Content starts

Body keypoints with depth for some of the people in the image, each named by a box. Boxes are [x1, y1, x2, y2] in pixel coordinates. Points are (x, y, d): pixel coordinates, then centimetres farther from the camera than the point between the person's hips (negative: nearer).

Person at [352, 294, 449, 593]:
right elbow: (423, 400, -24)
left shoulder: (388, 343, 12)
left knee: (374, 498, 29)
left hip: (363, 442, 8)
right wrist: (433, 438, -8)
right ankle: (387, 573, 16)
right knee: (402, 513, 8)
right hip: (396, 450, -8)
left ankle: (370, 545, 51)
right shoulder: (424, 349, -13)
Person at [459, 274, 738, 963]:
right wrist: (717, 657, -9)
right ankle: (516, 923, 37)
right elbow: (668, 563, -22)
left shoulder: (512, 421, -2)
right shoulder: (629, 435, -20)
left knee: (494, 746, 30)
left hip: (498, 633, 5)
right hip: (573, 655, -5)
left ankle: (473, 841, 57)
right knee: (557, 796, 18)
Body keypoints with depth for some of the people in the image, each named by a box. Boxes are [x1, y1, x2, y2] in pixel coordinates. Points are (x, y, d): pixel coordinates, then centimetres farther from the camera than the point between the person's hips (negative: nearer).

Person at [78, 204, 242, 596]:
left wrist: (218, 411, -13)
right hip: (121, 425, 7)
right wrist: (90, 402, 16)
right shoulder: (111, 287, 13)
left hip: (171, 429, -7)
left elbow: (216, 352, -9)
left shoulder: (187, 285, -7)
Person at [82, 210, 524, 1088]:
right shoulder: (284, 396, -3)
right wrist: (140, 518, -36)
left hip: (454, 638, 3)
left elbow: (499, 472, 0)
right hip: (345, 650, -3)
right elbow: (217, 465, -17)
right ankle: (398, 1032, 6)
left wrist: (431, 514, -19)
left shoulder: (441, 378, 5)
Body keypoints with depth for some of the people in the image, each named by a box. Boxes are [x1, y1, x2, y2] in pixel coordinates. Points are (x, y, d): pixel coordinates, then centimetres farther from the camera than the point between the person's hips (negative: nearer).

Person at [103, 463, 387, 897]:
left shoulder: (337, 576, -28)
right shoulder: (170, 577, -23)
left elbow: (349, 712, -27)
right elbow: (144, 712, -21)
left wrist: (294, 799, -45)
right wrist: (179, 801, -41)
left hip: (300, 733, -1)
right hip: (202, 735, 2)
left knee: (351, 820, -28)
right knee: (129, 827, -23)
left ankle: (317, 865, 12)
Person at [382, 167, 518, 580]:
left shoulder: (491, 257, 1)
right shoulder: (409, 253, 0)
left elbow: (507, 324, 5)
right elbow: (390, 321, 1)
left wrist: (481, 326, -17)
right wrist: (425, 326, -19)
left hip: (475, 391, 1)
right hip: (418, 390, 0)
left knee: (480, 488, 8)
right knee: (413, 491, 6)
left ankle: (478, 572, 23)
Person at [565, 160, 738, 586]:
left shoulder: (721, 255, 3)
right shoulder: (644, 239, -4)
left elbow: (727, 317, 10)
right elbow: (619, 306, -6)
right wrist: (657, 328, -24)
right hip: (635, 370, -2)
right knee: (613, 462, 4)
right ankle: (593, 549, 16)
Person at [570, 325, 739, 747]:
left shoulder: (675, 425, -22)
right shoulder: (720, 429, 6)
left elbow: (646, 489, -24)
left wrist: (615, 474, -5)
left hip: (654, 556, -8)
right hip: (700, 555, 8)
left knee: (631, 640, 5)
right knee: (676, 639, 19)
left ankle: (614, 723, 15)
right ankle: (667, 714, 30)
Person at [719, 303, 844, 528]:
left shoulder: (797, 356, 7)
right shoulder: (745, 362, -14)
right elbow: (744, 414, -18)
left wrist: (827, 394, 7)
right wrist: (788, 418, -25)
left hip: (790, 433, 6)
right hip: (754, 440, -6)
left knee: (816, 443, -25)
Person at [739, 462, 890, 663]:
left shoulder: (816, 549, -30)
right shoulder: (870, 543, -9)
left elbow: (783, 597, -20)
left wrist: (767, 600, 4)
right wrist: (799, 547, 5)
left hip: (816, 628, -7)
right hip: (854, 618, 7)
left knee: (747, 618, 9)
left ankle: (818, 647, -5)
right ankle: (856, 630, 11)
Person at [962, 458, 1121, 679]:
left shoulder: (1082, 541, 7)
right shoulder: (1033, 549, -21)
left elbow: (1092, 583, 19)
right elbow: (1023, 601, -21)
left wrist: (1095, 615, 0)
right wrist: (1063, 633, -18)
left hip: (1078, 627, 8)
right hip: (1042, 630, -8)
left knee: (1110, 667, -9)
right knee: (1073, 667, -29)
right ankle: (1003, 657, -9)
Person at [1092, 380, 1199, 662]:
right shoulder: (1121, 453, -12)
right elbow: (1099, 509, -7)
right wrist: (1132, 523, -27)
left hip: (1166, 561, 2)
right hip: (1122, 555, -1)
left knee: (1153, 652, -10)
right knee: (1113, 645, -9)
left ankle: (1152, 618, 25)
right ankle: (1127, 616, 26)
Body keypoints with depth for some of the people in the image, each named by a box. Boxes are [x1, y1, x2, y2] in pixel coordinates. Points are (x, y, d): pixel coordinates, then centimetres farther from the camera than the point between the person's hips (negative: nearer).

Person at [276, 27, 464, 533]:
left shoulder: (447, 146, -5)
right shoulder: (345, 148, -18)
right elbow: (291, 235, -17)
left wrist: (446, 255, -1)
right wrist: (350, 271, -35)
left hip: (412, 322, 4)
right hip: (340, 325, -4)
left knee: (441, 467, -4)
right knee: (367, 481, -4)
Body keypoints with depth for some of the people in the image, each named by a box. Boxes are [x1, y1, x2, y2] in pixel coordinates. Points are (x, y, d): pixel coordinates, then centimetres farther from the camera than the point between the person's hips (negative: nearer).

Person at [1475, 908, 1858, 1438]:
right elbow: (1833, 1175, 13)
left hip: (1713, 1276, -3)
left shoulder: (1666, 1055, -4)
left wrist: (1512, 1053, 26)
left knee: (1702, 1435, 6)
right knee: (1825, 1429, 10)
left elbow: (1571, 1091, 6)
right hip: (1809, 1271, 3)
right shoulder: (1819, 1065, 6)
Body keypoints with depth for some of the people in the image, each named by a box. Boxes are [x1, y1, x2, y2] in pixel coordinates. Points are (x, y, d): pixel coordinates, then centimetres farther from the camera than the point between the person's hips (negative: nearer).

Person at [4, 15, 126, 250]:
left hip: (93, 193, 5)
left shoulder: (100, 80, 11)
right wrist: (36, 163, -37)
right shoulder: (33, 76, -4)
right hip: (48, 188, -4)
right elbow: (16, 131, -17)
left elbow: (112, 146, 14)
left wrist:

Content ends

Could you give all of the lines above as a JSON list of strings, one string per line, with the blank lines left out?

## TASK RESPONSE
[
  "Body keypoints with depth for some of the people in the image, each named by a box. Boxes are [x1, y1, x2, y2] in pixel coordinates. Points are (x, y, d): pixel coordinates, then centimetres farther from the camera than the point between the person's hips (negative: nearer).",
  "Person at [352, 294, 449, 593]:",
  "right elbow: (423, 400, -24)",
  "left shoulder: (388, 343, 12)",
  "left knee: (374, 498, 29)",
  "left hip: (363, 442, 8)",
  "right wrist: (433, 438, -8)",
  "right ankle: (387, 573, 16)",
  "right knee: (402, 513, 8)",
  "right hip: (396, 450, -8)",
  "left ankle: (370, 545, 51)",
  "right shoulder: (424, 349, -13)",
  "Person at [459, 274, 738, 963]:",
  "right wrist: (717, 657, -9)",
  "right ankle: (516, 923, 37)",
  "right elbow: (668, 563, -22)",
  "left shoulder: (512, 421, -2)",
  "right shoulder: (629, 435, -20)",
  "left knee: (494, 746, 30)",
  "left hip: (498, 633, 5)",
  "right hip: (573, 655, -5)",
  "left ankle: (473, 841, 57)",
  "right knee: (557, 796, 18)",
  "Body keypoints with depth for some of the people in the image, each named by a box. Boxes are [x1, y1, x2, y2] in pixel coordinates. Points are (x, y, d): pixel coordinates, then centimetres farther from the camera than the point between the person's hips (negative: nearer).",
  "Person at [78, 204, 242, 596]:",
  "left wrist: (218, 411, -13)",
  "right hip: (121, 425, 7)",
  "right wrist: (90, 402, 16)",
  "right shoulder: (111, 287, 13)",
  "left hip: (171, 429, -7)",
  "left elbow: (216, 352, -9)",
  "left shoulder: (187, 285, -7)",
  "Person at [82, 210, 524, 1088]:",
  "right shoulder: (284, 396, -3)",
  "right wrist: (140, 518, -36)",
  "left hip: (454, 638, 3)",
  "left elbow: (499, 472, 0)",
  "right hip: (345, 650, -3)",
  "right elbow: (217, 465, -17)",
  "right ankle: (398, 1032, 6)",
  "left wrist: (431, 514, -19)",
  "left shoulder: (441, 378, 5)",
  "Body keypoints with depth for some of the people in the image, each named by a box. Boxes are [x1, y1, x2, y2] in pixel coordinates. Points are (x, y, d): pixel coordinates, then centimetres farther from the camera than the point between the person's hips (negative: nearer).",
  "Person at [103, 463, 387, 897]:",
  "left shoulder: (337, 576, -28)",
  "right shoulder: (170, 577, -23)",
  "left elbow: (349, 712, -27)",
  "right elbow: (144, 712, -21)",
  "left wrist: (294, 799, -45)",
  "right wrist: (179, 801, -41)",
  "left hip: (300, 733, -1)",
  "right hip: (202, 735, 2)",
  "left knee: (351, 820, -28)",
  "right knee: (129, 827, -23)",
  "left ankle: (317, 865, 12)",
  "Person at [382, 167, 518, 580]:",
  "left shoulder: (491, 257, 1)",
  "right shoulder: (409, 253, 0)",
  "left elbow: (507, 324, 5)",
  "right elbow: (390, 321, 1)",
  "left wrist: (481, 326, -17)",
  "right wrist: (425, 326, -19)",
  "left hip: (475, 391, 1)",
  "right hip: (418, 390, 0)",
  "left knee: (480, 488, 8)",
  "right knee: (413, 491, 6)",
  "left ankle: (478, 572, 23)",
  "Person at [565, 160, 738, 586]:",
  "left shoulder: (721, 255, 3)",
  "right shoulder: (644, 239, -4)",
  "left elbow: (727, 317, 10)",
  "right elbow: (619, 306, -6)",
  "right wrist: (657, 328, -24)",
  "right hip: (635, 370, -2)",
  "right knee: (613, 462, 4)",
  "right ankle: (593, 549, 16)",
  "Person at [570, 325, 739, 747]:",
  "left shoulder: (675, 425, -22)",
  "right shoulder: (720, 429, 6)",
  "left elbow: (646, 489, -24)",
  "left wrist: (615, 474, -5)",
  "left hip: (654, 556, -8)",
  "right hip: (700, 555, 8)",
  "left knee: (631, 640, 5)",
  "right knee: (676, 639, 19)",
  "left ankle: (614, 723, 15)",
  "right ankle: (667, 714, 30)",
  "Person at [719, 303, 844, 528]:",
  "left shoulder: (797, 356, 7)",
  "right shoulder: (745, 362, -14)",
  "right elbow: (744, 414, -18)",
  "left wrist: (827, 394, 7)",
  "right wrist: (788, 418, -25)",
  "left hip: (790, 433, 6)",
  "right hip: (754, 440, -6)",
  "left knee: (816, 443, -25)",
  "Person at [739, 462, 890, 663]:",
  "left shoulder: (816, 549, -30)",
  "right shoulder: (870, 543, -9)",
  "left elbow: (783, 597, -20)",
  "left wrist: (767, 600, 4)",
  "right wrist: (799, 547, 5)",
  "left hip: (816, 628, -7)",
  "right hip: (854, 618, 7)",
  "left knee: (747, 618, 9)",
  "left ankle: (818, 647, -5)",
  "right ankle: (856, 630, 11)",
  "Person at [962, 458, 1121, 679]:",
  "left shoulder: (1082, 541, 7)",
  "right shoulder: (1033, 549, -21)",
  "left elbow: (1092, 583, 19)",
  "right elbow: (1023, 601, -21)",
  "left wrist: (1095, 615, 0)",
  "right wrist: (1063, 633, -18)",
  "left hip: (1078, 627, 8)",
  "right hip: (1042, 630, -8)",
  "left knee: (1110, 667, -9)",
  "right knee: (1073, 667, -29)",
  "right ankle: (1003, 657, -9)",
  "Person at [1092, 380, 1199, 662]:",
  "right shoulder: (1121, 453, -12)",
  "right elbow: (1099, 509, -7)",
  "right wrist: (1132, 523, -27)",
  "left hip: (1166, 561, 2)",
  "right hip: (1122, 555, -1)",
  "left knee: (1153, 652, -10)",
  "right knee: (1113, 645, -9)",
  "left ankle: (1152, 618, 25)",
  "right ankle: (1127, 616, 26)",
  "Body keypoints with depth for some of the people in the image, each named by a box. Boxes are [x1, y1, x2, y2] in pixel coordinates. Points are (x, y, d): pixel coordinates, then centimetres farther from the camera than the point between the person's hips (negative: nearer).",
  "Person at [276, 27, 464, 533]:",
  "left shoulder: (447, 146, -5)",
  "right shoulder: (345, 148, -18)",
  "right elbow: (291, 235, -17)",
  "left wrist: (446, 255, -1)",
  "right wrist: (350, 271, -35)",
  "left hip: (412, 322, 4)",
  "right hip: (340, 325, -4)",
  "left knee: (441, 467, -4)",
  "right knee: (367, 481, -4)",
  "Body keypoints with depth for some of the people in the image, each named by a box. Boxes are [x1, y1, x2, y2] in pixel coordinates. Points are (x, y, d): pixel coordinates, then centimetres farther from the camera than the point between the person's hips (negative: nearer).",
  "Person at [1475, 908, 1858, 1438]:",
  "right elbow: (1833, 1175, 13)",
  "left hip: (1713, 1276, -3)",
  "left shoulder: (1666, 1055, -4)",
  "left wrist: (1512, 1053, 26)",
  "left knee: (1702, 1435, 6)",
  "right knee: (1825, 1429, 10)",
  "left elbow: (1571, 1091, 6)",
  "right hip: (1809, 1271, 3)",
  "right shoulder: (1819, 1065, 6)",
  "Body keypoints with depth for some of the people in the image, each named by a box. Boxes are [x1, y1, x2, y2] in pixel coordinates. Points are (x, y, d): pixel coordinates, then centimetres farther from the camera than the point between the person's hips (negative: nearer).",
  "Person at [4, 15, 126, 250]:",
  "left hip: (93, 193, 5)",
  "left shoulder: (100, 80, 11)",
  "right wrist: (36, 163, -37)",
  "right shoulder: (33, 76, -4)",
  "right hip: (48, 188, -4)",
  "right elbow: (16, 131, -17)",
  "left elbow: (112, 146, 14)",
  "left wrist:"
]